From the entries below, copy each line in which the word "serve" occurs.

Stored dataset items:
##########

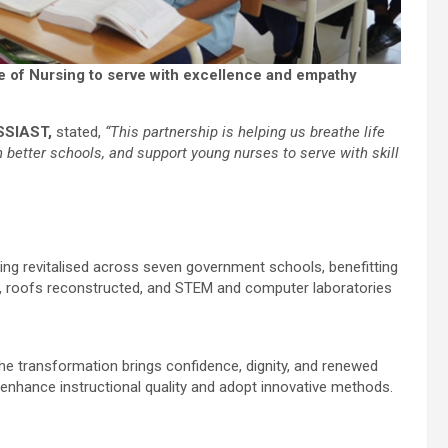
te of Nursing to serve with excellence and empathy
SSIAST,
stated,
“This partnership is helping us breathe life
gh better schools, and support young nurses to serve with skill
being revitalised across seven government schools, benefitting
d, roofs reconstructed, and STEM and computer laboratories
he transformation brings confidence, dignity, and renewed
 enhance instructional quality and adopt innovative methods.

##########

[ANSWER SPACE]
te of Nursing to serve with excellence and empathy
gh better schools, and support young nurses to serve with skill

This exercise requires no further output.